Nach Einschätzung von Versicherungsexpertin Brehme sichert man sich selbst in folgenden Fällen, die von Versicherungsvertretern gerne als Argumente für eine Insassen-Unfallversicherung genutzt werden, besser mit einer privaten Unfallversicherung ab:
- Der Schadensverursacher ist ein Verkehrsteilnehmer, der keine private Haftpflicht hat. Hier springt die Insassen-Unfallversicherung ein, sollte der Verursacher den Schaden nicht ersetzen können. In diesem Fall ist es aber sinnvoller, eine Forderungsausfalldeckung der eigenen Haftpflichtversicherung anzuschließen – diese zahlt in ähnlich gearteten Fällen auch jenseits von Verkehrsschadensfällen.
- Wenn ein Unfallverursacher Fahrerflucht begeht und nicht gefunden werden kann, so zahlt die Insassen-Unfallversicherung für bleibende Schadensfolgen. Jedoch: In diesem Fall wird der Geschädigte auch durch den Verein Verkehrsopferhilfe unterstützt, dem sämtliche Kfz-Haftpflicht-Assekuranzen in Deutschland angehören. Dieser Verein zahlt bei Personenschäden bis 7,5 Millionen Euro, bei Sachschäden bis eine Millionen Euro.
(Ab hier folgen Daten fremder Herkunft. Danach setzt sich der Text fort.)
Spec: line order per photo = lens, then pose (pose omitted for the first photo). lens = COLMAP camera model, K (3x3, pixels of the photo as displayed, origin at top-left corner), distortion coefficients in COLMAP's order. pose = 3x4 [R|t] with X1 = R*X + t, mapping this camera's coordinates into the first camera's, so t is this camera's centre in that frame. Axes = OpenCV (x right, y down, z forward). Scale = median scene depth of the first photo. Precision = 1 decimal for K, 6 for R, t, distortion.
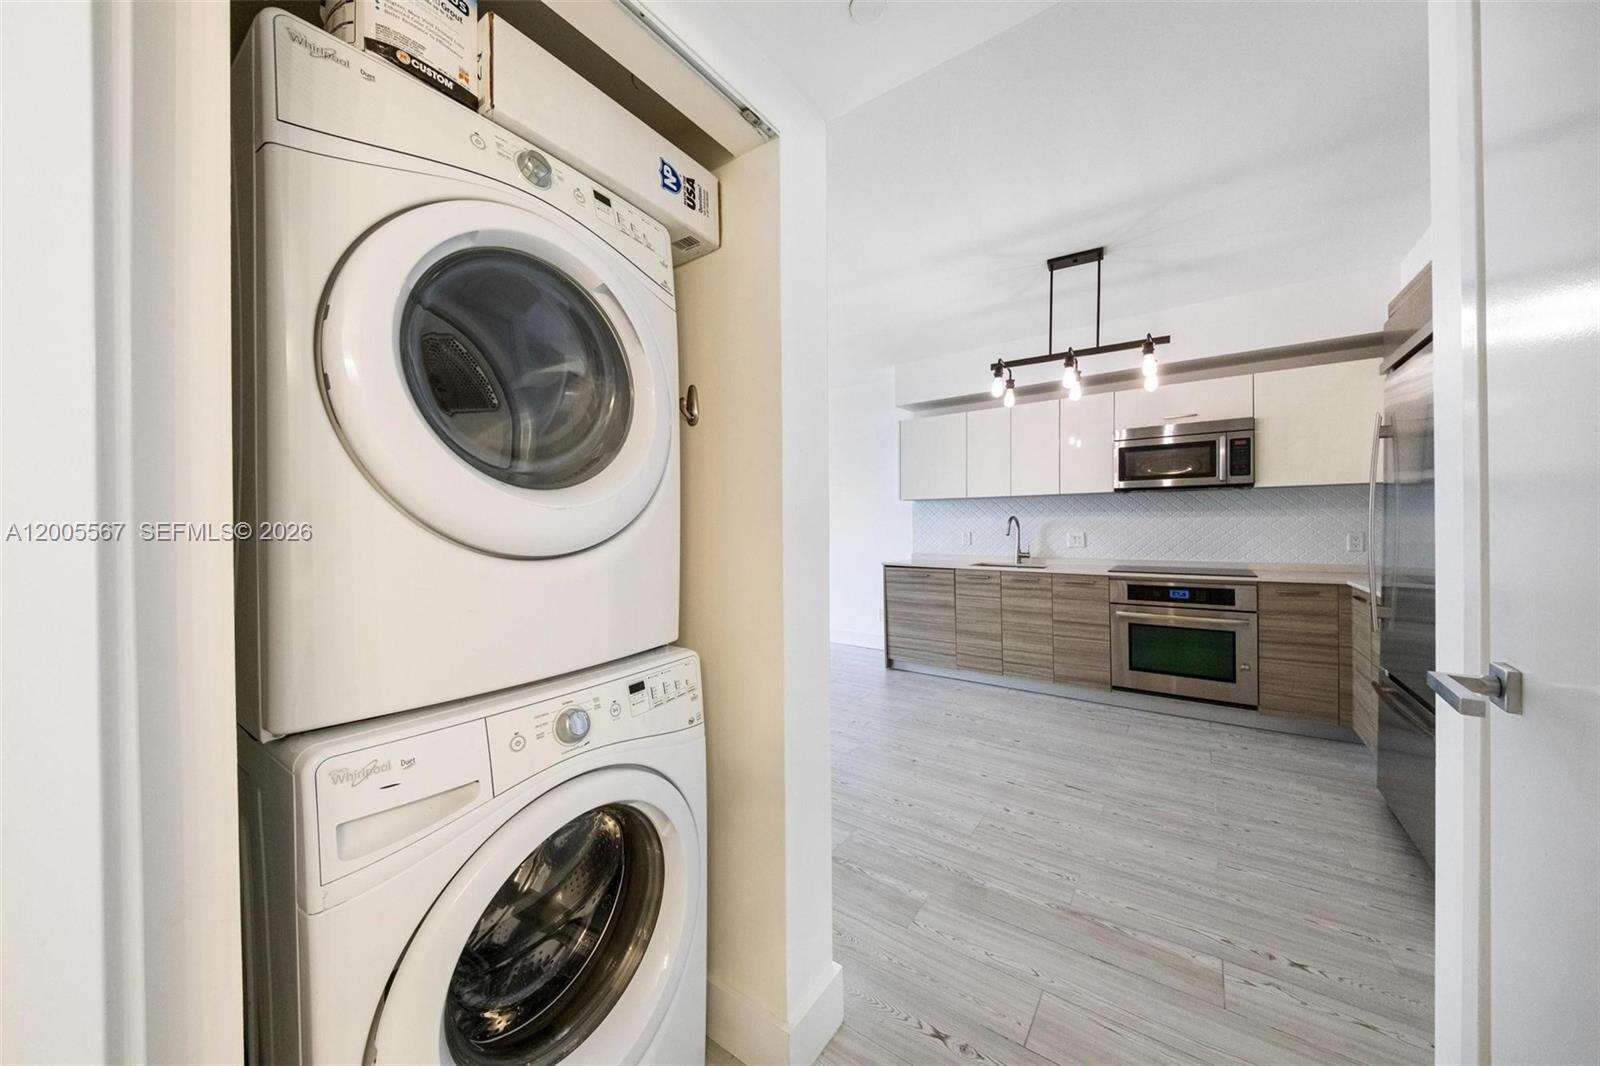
lens RADIAL K [[541.8, 0, 800.0], [0, 541.8, 526.7], [0, 0, 1]] dist [0.044392, -0.021815]
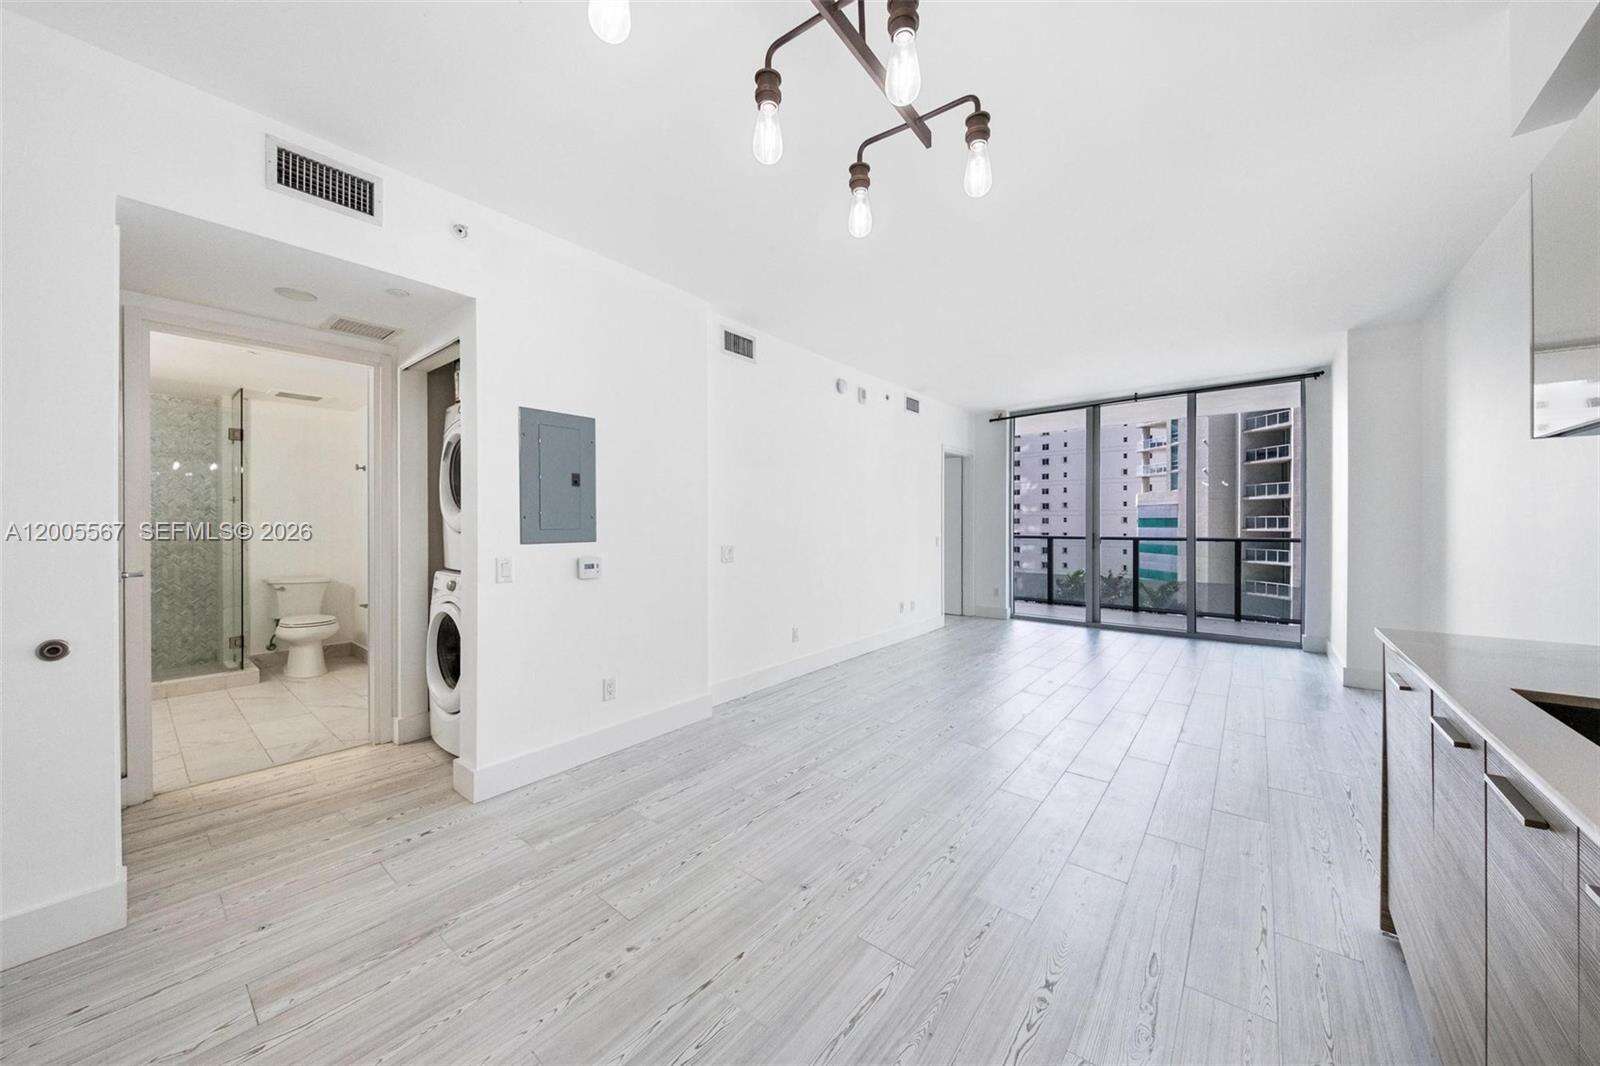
lens RADIAL K [[541.8, 0, 800.0], [0, 541.8, 526.7], [0, 0, 1]] dist [0.044392, -0.021815]
pose [[-0.054174, 0.006934, -0.998507, 0.688991], [-0.000024, 0.999976, 0.006946, -0.003493], [0.998531, 0.000400, -0.054173, 0.826471]]
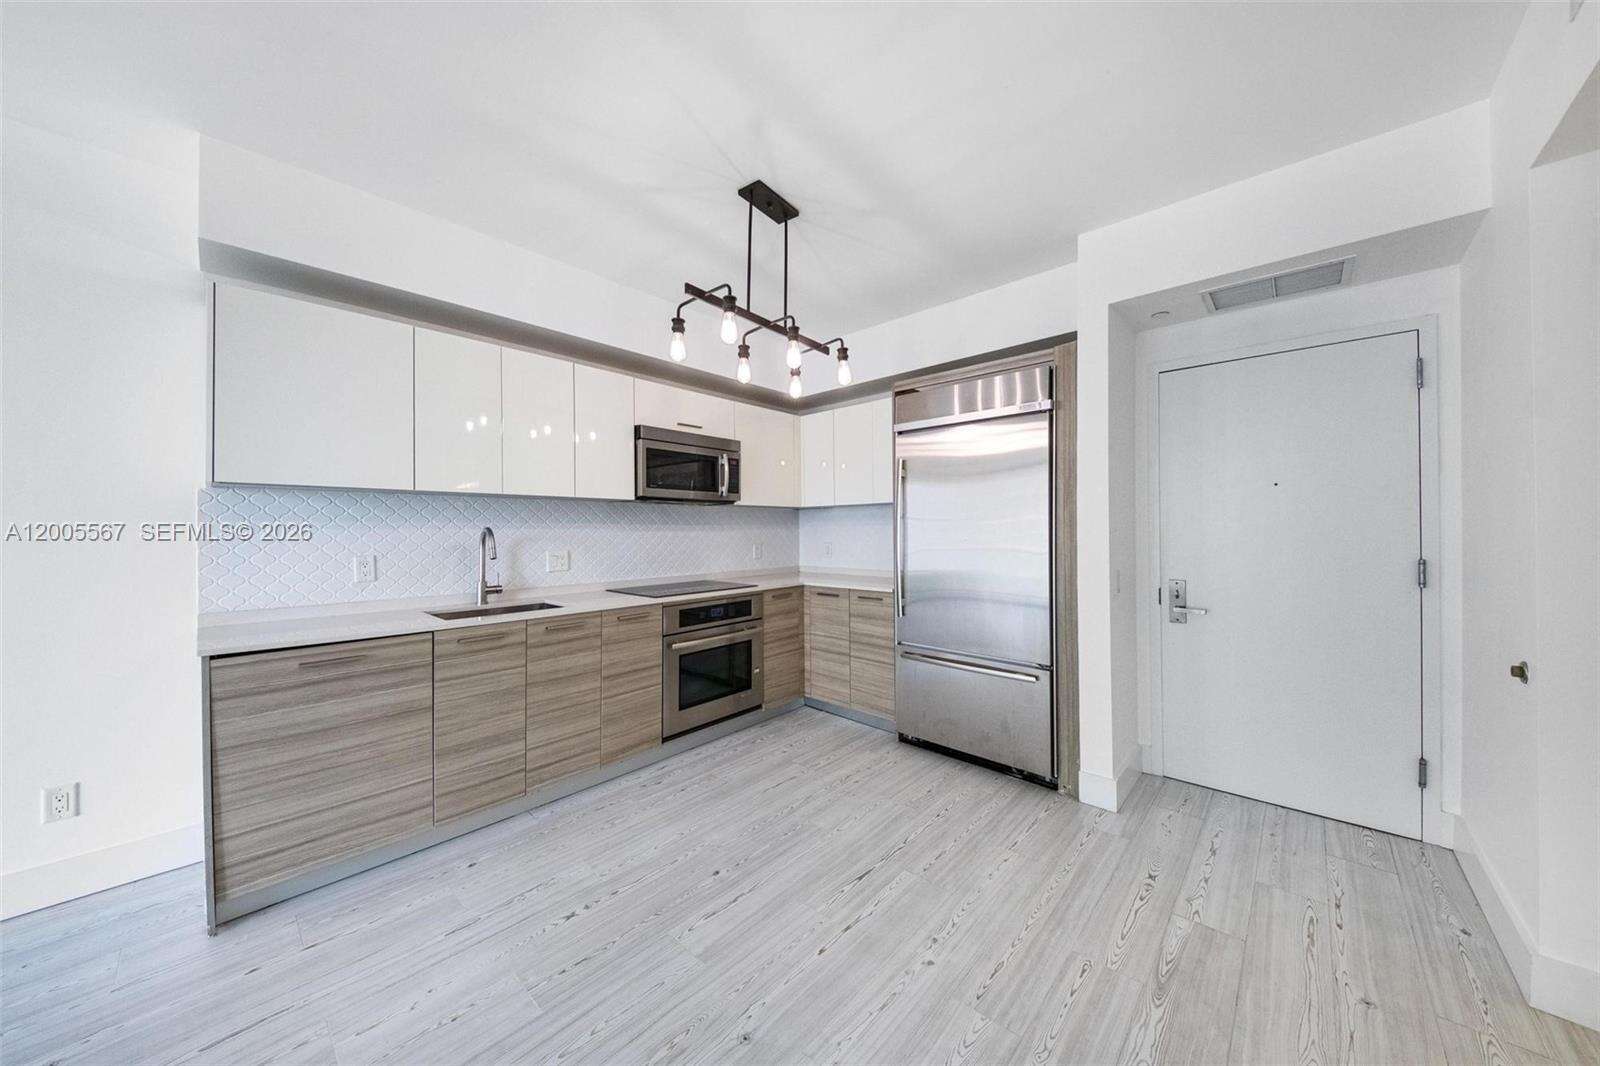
lens RADIAL K [[541.8, 0, 800.0], [0, 541.8, 526.7], [0, 0, 1]] dist [0.044392, -0.021815]
pose [[0.110034, 0.011145, 0.993865, -0.220310], [0.003693, 0.999926, -0.011622, -0.014004], [-0.993921, 0.004949, 0.109985, 0.719738]]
Nach Auskunft von Martina Brehme (Verbraucherzentrale Baden-Württemberg) kann sich der Verbraucher gegen alle Risiken besser mit einer privaten Unfallversicherung absichern. Die Kosten für diese Versicherungsart sind zwar höher, sie hat aber auch nicht für Autounfälle, sondern für alle Arten von Unfällen wie beispielsweise im Sport oder im Haushalt Gültigkeit.